As we said, we think part of the website’s point is to point to missing pieces of the puzzle. Threat models (AI takeover scenarios) are currently hardly scientifically analysed, and we plan to do research into them this year (Existential Risk Observatory, MIT FutureTech, FLI). Once we have more robust threat models, we should determine which dangerous capabilities have which red lines for each model. Then, we can find out whether current benchmarks can measure those and if so, what the relevant scores are (and if not, build new ones that can). We’d like to work on these projects together with other researchers!
Currently, that work is not done.

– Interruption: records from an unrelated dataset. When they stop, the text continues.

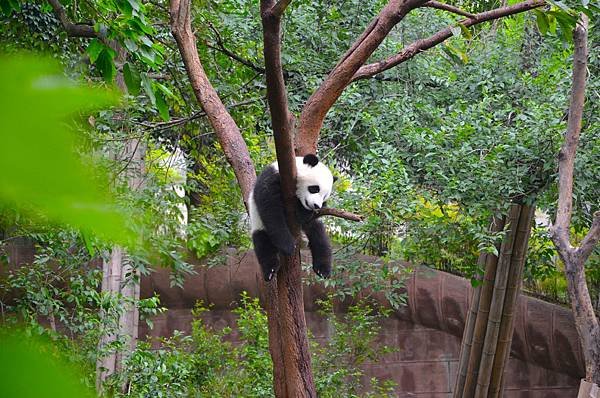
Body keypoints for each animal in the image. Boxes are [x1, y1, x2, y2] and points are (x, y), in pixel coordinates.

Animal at [247, 154, 336, 282]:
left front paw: (303, 212)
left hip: (314, 226)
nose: (316, 206)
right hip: (258, 222)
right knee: (263, 243)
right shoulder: (272, 178)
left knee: (319, 237)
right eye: (314, 188)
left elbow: (309, 215)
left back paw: (322, 270)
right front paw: (288, 246)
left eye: (324, 196)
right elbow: (271, 209)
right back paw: (270, 270)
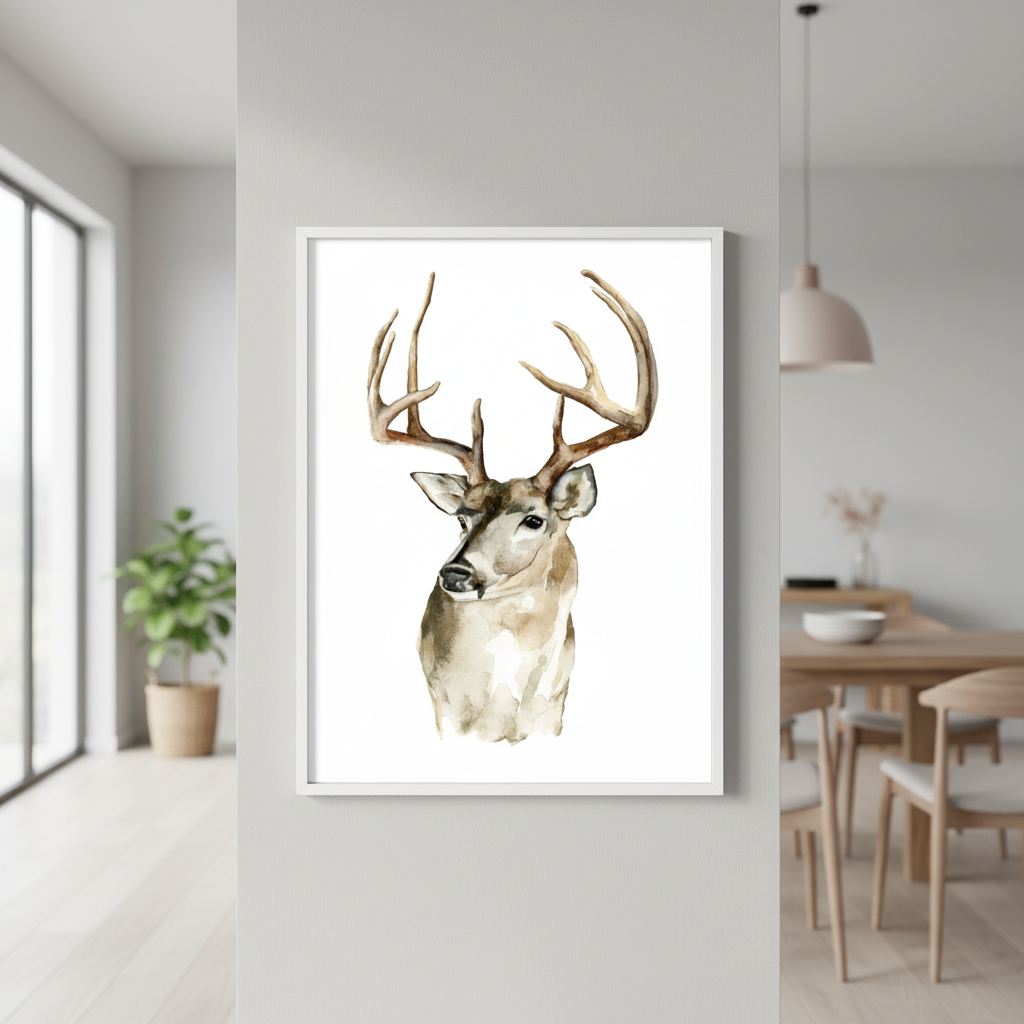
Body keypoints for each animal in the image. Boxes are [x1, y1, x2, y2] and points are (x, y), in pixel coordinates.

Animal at [367, 269, 657, 744]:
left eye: (534, 519)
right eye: (461, 518)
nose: (455, 572)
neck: (500, 712)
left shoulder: (552, 715)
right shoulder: (445, 716)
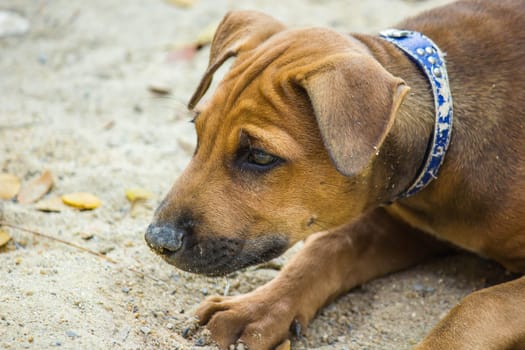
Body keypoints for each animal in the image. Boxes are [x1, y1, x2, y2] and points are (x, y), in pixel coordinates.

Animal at [144, 0, 524, 348]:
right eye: (197, 133)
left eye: (260, 156)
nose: (156, 240)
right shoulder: (404, 223)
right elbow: (327, 247)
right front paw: (251, 309)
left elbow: (478, 304)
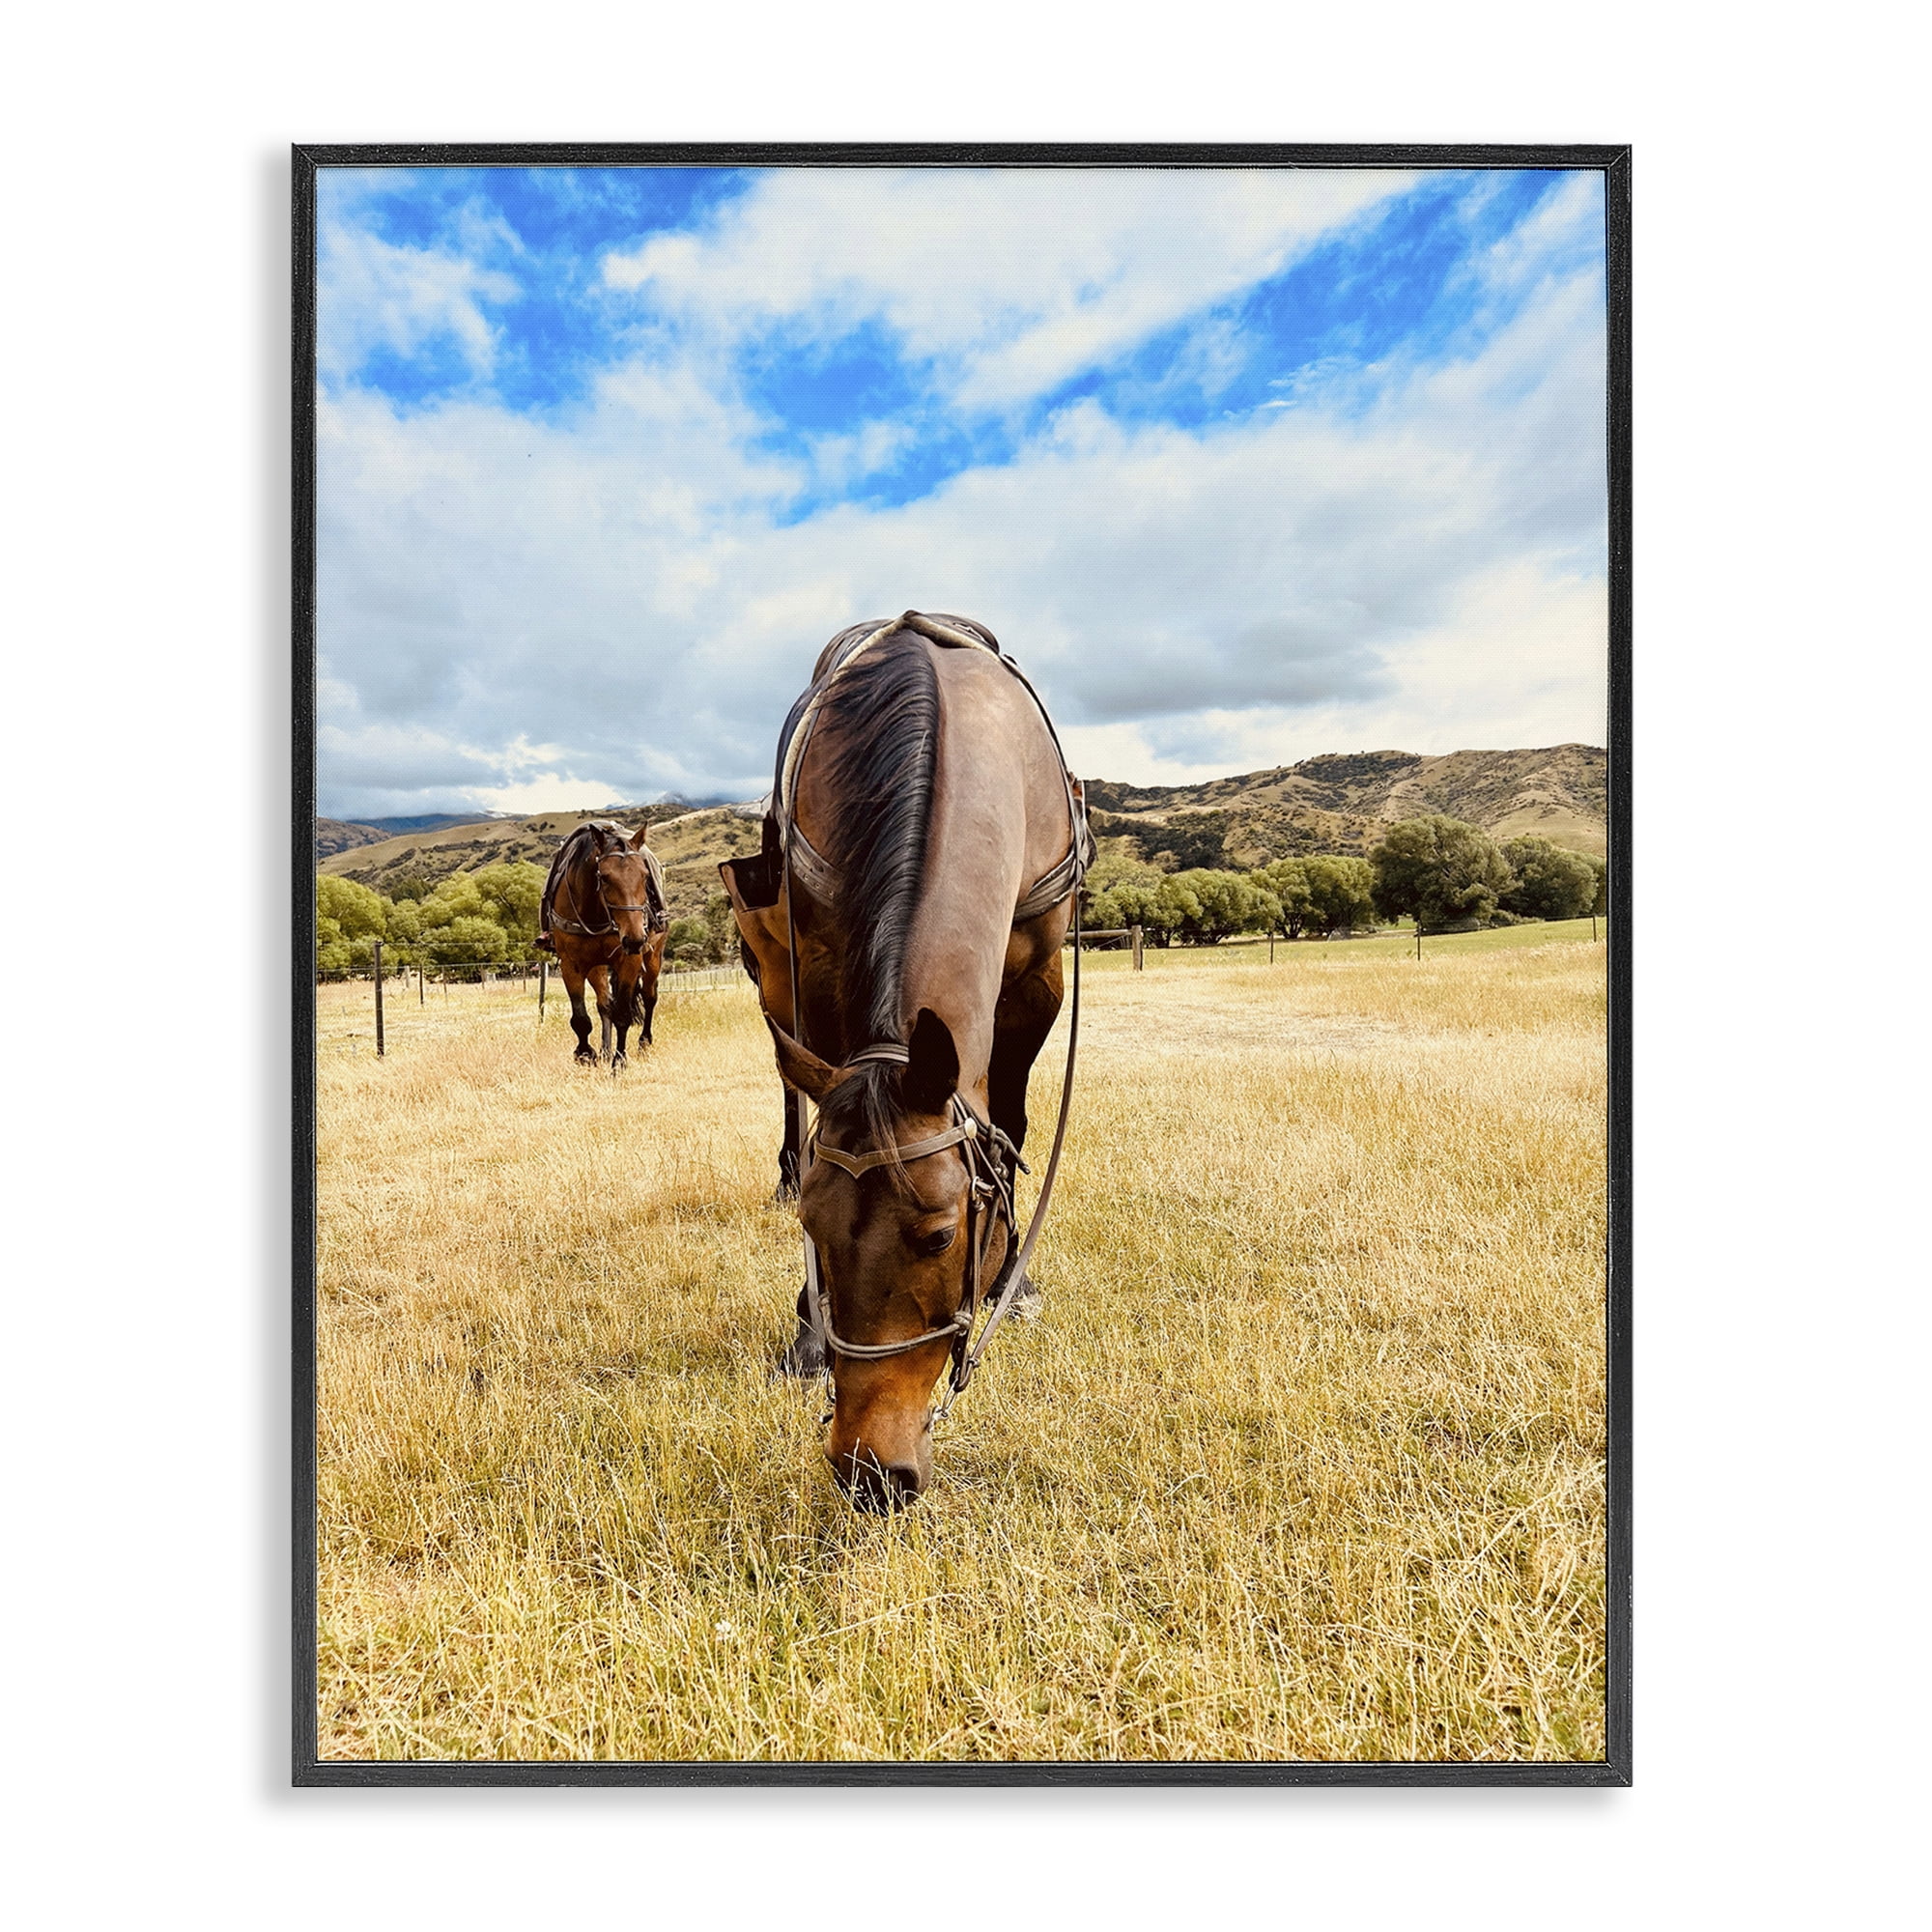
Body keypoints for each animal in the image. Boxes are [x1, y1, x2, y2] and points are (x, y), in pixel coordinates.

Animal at [538, 820, 669, 1070]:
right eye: (605, 877)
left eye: (645, 876)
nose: (635, 938)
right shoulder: (571, 965)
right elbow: (581, 1018)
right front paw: (585, 1054)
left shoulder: (630, 960)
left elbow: (623, 1014)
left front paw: (619, 1062)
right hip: (597, 966)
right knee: (604, 1003)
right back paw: (605, 1049)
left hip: (653, 957)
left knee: (650, 997)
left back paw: (644, 1043)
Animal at [719, 611, 1091, 1510]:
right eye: (813, 1227)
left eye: (942, 1234)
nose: (869, 1472)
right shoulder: (820, 969)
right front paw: (807, 1329)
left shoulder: (1038, 976)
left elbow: (1012, 1120)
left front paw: (1013, 1280)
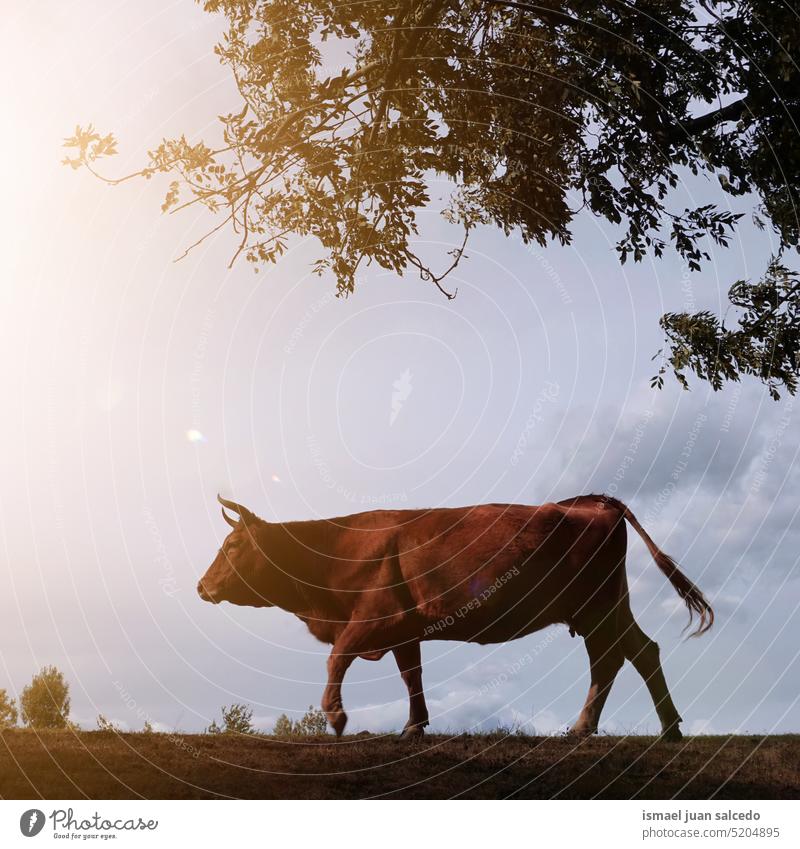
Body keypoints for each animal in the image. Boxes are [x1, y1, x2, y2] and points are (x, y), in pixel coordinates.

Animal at [197, 494, 708, 740]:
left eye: (234, 545)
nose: (201, 586)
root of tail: (590, 503)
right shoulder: (405, 630)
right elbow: (412, 675)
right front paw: (413, 726)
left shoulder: (375, 618)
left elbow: (337, 657)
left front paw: (337, 716)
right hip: (608, 607)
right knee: (637, 653)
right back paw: (658, 728)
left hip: (597, 607)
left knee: (615, 658)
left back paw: (609, 728)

TakeOverBench is an attempt to shed more light on the matter using the research we have right now. We plan to update it when better research becomes available.
Cool website!
One question: why are most of the SOTA models Claude? Is it because Anthropic is the company that releases the most data about their models? I thought that by most measures, Gemini would be the SOTA model today.
Thanks!
To the largest degree possible we have collected data from public leader boards or system cards and it seems to be the case that Gemini models are a bit underrepresented. I am not sure why that is, but that Anthropic releases more data is definitely part of it. For example the most updated data points from CyBench come from the Claude (and Grok) system cards, and for the virology test there are data points in the system card of Opus 4.5 but not for Gemini 3.0 Pro.